(Stored items from a collection)

○ ○ ○

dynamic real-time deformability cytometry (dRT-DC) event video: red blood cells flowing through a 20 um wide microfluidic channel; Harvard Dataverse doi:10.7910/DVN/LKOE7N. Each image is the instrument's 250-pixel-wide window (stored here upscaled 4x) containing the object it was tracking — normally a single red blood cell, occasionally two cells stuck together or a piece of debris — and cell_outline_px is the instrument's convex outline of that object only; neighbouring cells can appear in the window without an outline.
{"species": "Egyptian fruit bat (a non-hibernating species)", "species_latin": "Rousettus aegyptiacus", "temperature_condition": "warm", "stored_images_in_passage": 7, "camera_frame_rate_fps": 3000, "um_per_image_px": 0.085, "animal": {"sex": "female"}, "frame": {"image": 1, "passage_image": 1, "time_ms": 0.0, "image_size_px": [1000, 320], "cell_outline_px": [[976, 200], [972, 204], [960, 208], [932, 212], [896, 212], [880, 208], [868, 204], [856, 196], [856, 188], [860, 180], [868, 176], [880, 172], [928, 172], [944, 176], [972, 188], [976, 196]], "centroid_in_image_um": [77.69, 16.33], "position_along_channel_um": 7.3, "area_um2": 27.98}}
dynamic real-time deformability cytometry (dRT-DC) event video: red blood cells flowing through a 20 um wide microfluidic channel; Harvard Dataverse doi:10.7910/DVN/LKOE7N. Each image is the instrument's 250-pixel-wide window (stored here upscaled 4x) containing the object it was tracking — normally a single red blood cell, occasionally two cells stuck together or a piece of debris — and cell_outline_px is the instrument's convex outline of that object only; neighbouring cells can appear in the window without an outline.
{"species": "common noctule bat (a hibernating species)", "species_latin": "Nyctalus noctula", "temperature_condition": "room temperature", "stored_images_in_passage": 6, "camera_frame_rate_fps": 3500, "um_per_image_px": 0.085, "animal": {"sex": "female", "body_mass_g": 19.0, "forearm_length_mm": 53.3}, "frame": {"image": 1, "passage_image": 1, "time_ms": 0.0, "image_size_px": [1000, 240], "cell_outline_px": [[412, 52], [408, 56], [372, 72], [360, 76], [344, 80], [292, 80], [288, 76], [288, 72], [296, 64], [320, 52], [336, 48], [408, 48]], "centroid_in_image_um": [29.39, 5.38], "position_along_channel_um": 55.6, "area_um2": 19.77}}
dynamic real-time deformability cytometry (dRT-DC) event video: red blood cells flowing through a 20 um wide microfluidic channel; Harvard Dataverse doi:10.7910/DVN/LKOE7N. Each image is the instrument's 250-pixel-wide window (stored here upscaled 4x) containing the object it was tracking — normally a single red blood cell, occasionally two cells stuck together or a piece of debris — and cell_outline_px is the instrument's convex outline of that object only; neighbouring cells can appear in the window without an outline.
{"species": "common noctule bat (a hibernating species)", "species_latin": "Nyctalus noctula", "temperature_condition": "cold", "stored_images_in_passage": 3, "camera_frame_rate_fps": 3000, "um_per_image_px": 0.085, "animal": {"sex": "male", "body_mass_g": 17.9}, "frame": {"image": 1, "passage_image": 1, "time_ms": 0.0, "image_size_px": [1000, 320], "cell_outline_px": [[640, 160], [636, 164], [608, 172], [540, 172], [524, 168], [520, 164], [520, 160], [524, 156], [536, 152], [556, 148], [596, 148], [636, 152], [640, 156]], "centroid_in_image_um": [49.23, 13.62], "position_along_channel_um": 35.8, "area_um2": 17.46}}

○ ○ ○

### Task prompt
Quote all of the entries exactly as they appear.

### In response
dynamic real-time deformability cytometry (dRT-DC) event video: red blood cells flowing through a 20 um wide microfluidic channel; Harvard Dataverse doi:10.7910/DVN/LKOE7N. Each image is the instrument's 250-pixel-wide window (stored here upscaled 4x) containing the object it was tracking — normally a single red blood cell, occasionally two cells stuck together or a piece of debris — and cell_outline_px is the instrument's convex outline of that object only; neighbouring cells can appear in the window without an outline.
{"species": "Egyptian fruit bat (a non-hibernating species)", "species_latin": "Rousettus aegyptiacus", "temperature_condition": "warm", "stored_images_in_passage": 7, "camera_frame_rate_fps": 3000, "um_per_image_px": 0.085, "animal": {"sex": "female"}, "frame": {"image": 1, "passage_image": 1, "time_ms": 0.0, "image_size_px": [1000, 320], "cell_outline_px": [[976, 200], [972, 204], [960, 208], [932, 212], [896, 212], [880, 208], [868, 204], [856, 196], [856, 188], [860, 180], [868, 176], [880, 172], [928, 172], [944, 176], [972, 188], [976, 196]], "centroid_in_image_um": [77.69, 16.33], "position_along_channel_um": 7.3, "area_um2": 27.98}}
dynamic real-time deformability cytometry (dRT-DC) event video: red blood cells flowing through a 20 um wide microfluidic channel; Harvard Dataverse doi:10.7910/DVN/LKOE7N. Each image is the instrument's 250-pixel-wide window (stored here upscaled 4x) containing the object it was tracking — normally a single red blood cell, occasionally two cells stuck together or a piece of debris — and cell_outline_px is the instrument's convex outline of that object only; neighbouring cells can appear in the window without an outline.
{"species": "common noctule bat (a hibernating species)", "species_latin": "Nyctalus noctula", "temperature_condition": "room temperature", "stored_images_in_passage": 6, "camera_frame_rate_fps": 3500, "um_per_image_px": 0.085, "animal": {"sex": "female", "body_mass_g": 19.0, "forearm_length_mm": 53.3}, "frame": {"image": 1, "passage_image": 1, "time_ms": 0.0, "image_size_px": [1000, 240], "cell_outline_px": [[412, 52], [408, 56], [372, 72], [360, 76], [344, 80], [292, 80], [288, 76], [288, 72], [296, 64], [320, 52], [336, 48], [408, 48]], "centroid_in_image_um": [29.39, 5.38], "position_along_channel_um": 55.6, "area_um2": 19.77}}
dynamic real-time deformability cytometry (dRT-DC) event video: red blood cells flowing through a 20 um wide microfluidic channel; Harvard Dataverse doi:10.7910/DVN/LKOE7N. Each image is the instrument's 250-pixel-wide window (stored here upscaled 4x) containing the object it was tracking — normally a single red blood cell, occasionally two cells stuck together or a piece of debris — and cell_outline_px is the instrument's convex outline of that object only; neighbouring cells can appear in the window without an outline.
{"species": "common noctule bat (a hibernating species)", "species_latin": "Nyctalus noctula", "temperature_condition": "cold", "stored_images_in_passage": 3, "camera_frame_rate_fps": 3000, "um_per_image_px": 0.085, "animal": {"sex": "male", "body_mass_g": 17.9}, "frame": {"image": 1, "passage_image": 1, "time_ms": 0.0, "image_size_px": [1000, 320], "cell_outline_px": [[640, 160], [636, 164], [608, 172], [540, 172], [524, 168], [520, 164], [520, 160], [524, 156], [536, 152], [556, 148], [596, 148], [636, 152], [640, 156]], "centroid_in_image_um": [49.23, 13.62], "position_along_channel_um": 35.8, "area_um2": 17.46}}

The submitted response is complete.